Pictures for Task Presentation

Encoding and retrieval sessions included totally 120 color pictures, half depicting indoor scenes and the other half depicting outdoor scenes. In order to make the error rate varies fairly large across participants (i.e., not too easy or hard to remember), we selected 120 pictures from a set of 180 pictures using a pilot behavioral experiment. Of these 180 pictures, 69 were neutral pictures from the International Affective Picture System (IAPS) [24] and the rest were obtained from the internet. All these pictures could be easily classified into indoor or outdoor. All pictures were formatted in 640×480 pixels and were presented via E-prime software. We recruited an additional 12 college students to perform the pilot behavioral experiment. This pilot behavioral experiment had an encoding stage and a retrieval stage with a resting interval of approximately 20 minutes. The instructions and task presentation of the pilot experiment were the same as the fMRI task. The participants were not told it was a memory task before the retrieval stage.
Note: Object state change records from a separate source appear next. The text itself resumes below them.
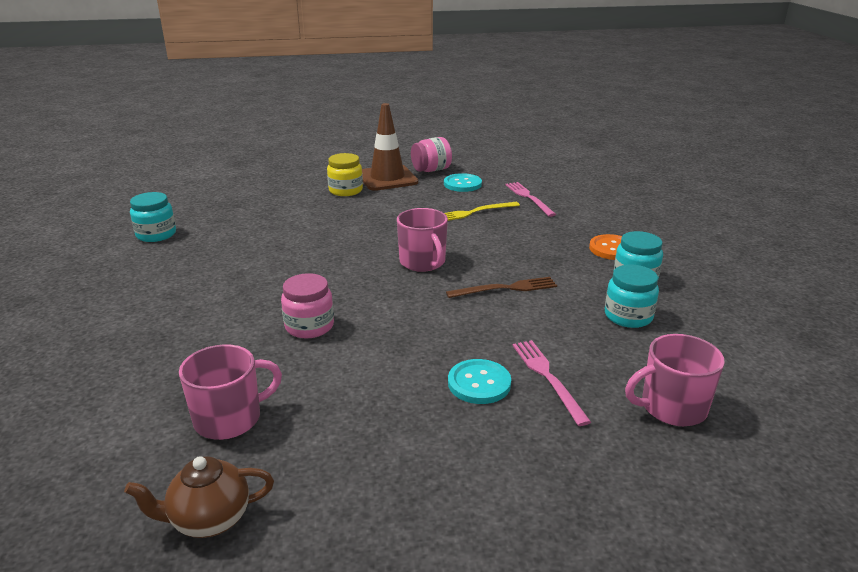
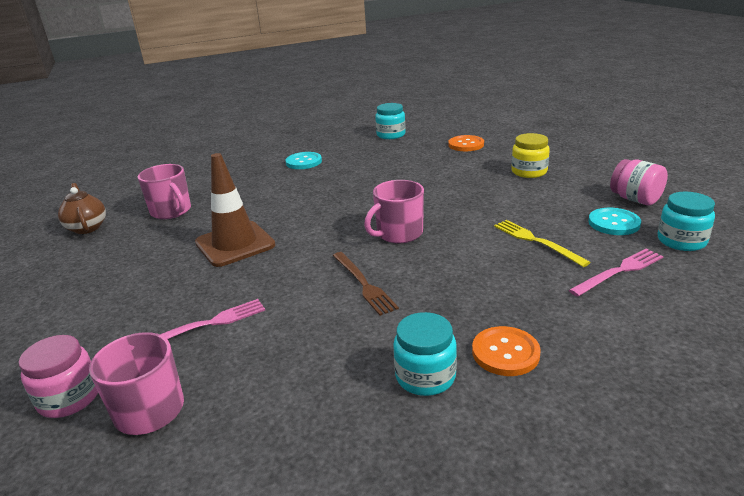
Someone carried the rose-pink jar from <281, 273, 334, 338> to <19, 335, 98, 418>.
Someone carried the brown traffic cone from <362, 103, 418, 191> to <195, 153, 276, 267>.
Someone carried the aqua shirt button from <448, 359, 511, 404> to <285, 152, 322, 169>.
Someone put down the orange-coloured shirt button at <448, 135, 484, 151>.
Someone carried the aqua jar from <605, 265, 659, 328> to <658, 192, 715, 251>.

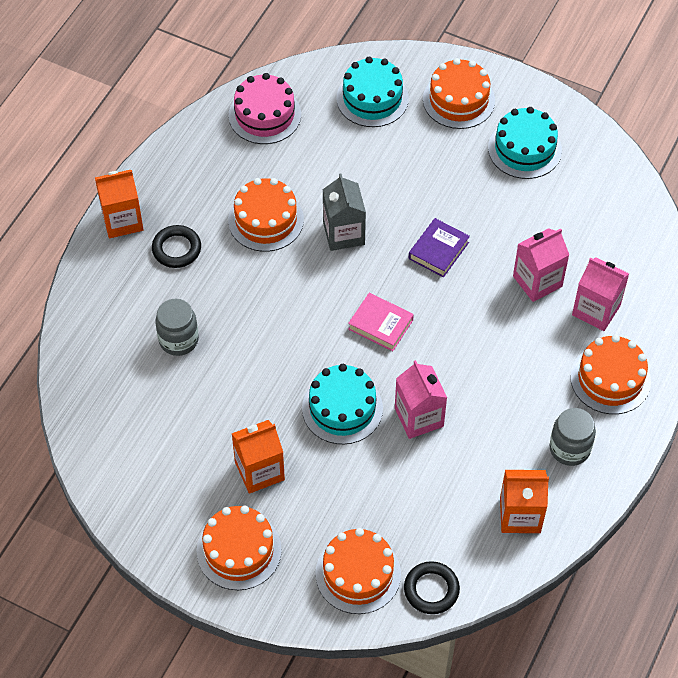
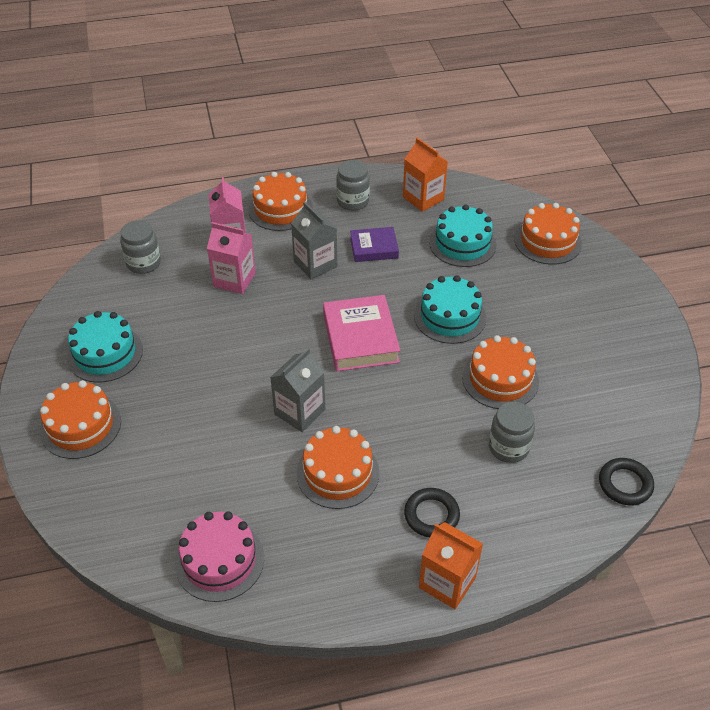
Someone put down the gray jar at <120, 220, 161, 274>.
Someone put down the gray milk carton at <291, 202, 337, 279>.
Someone scaled the rose-pink book at <348, 293, 414, 351> by 1.61.
Someone carried the royal purple book from <409, 218, 470, 277> to <350, 227, 399, 262>.
Someone carried the aqua gateau from <336, 57, 409, 127> to <429, 204, 497, 267>.
Someone carried the orange-coloured gateau from <196, 505, 282, 590> to <462, 335, 539, 409>.
Someone carried the jet-black hoop from <404, 561, 460, 614> to <599, 458, 654, 505>.
Someone took away the orange-coloured milk carton at <232, 420, 285, 494>.
Someone took away the rose-pink milk carton at <395, 360, 447, 439>.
After the indoor or outdoor judgment task, they were just told to take a break to wait for another behavioral experiment. These participants were divided into 3 groups, each group (4 participants) encoding 60 images (30 indoor and 30 outdoor). The retrieval stage was the same as that of fMRI task, i.e., 60 old pictures and 60 new pictures. For each of the 180 old pictures, there were 4 participants. Therefore the hit number would be 0, 1, 2, 3, and 4 for each picture. For pictures with a hit score of 0 or 4 (i.e., no or all participants could remember correctly), only a small part of these pictures was chosen as the fMRI task pictures. But for pictures with a hit score of 1, 2, or 3, large part of these pictures was chosen. Finally, 120 pictures were selected for the fMRI study. The above procedure for picture collection was the same one as in our previous paper published very recently [11].

Behavior Data Analysis

D-prime is a statistic used in signal detection theory and calculated as: d-prime = Z (hit rate) - Z (false alarm rate) [25]. Z is the standard Z score (minus mean and then divided by the standard deviation). A higher d-prime means a larger difference between the hit rate and correct rejection, i.e., a better recognition memory performance here.

fMRI Data Preprocessing

The first 10 time points were discarded to remove the initial transient effects and to allow participant get used to the scanner noise. Then RS-fMRI data were processed using SPM8 (http://www.fil.ion.ucl.ac.uk/spm) and DPARSF [26] (http://www.restfmri.net), including slice timing, realignment and normalization. All functional images were normalized into Montreal Neurology Institute (MNI) space in three stages. First, the functional images of each participant were co-registered with their own high-resolution structural T1 image. Second, the spatial normalization parameters of T1 image were estimated by segmentation. Lastly, the parameters were applied to the functional images. Then REsting-State fMRI data analysis Toolkit [27] was used for removing the linear trend and temporal filtering (0.01–0.08 Hz) of the time courses.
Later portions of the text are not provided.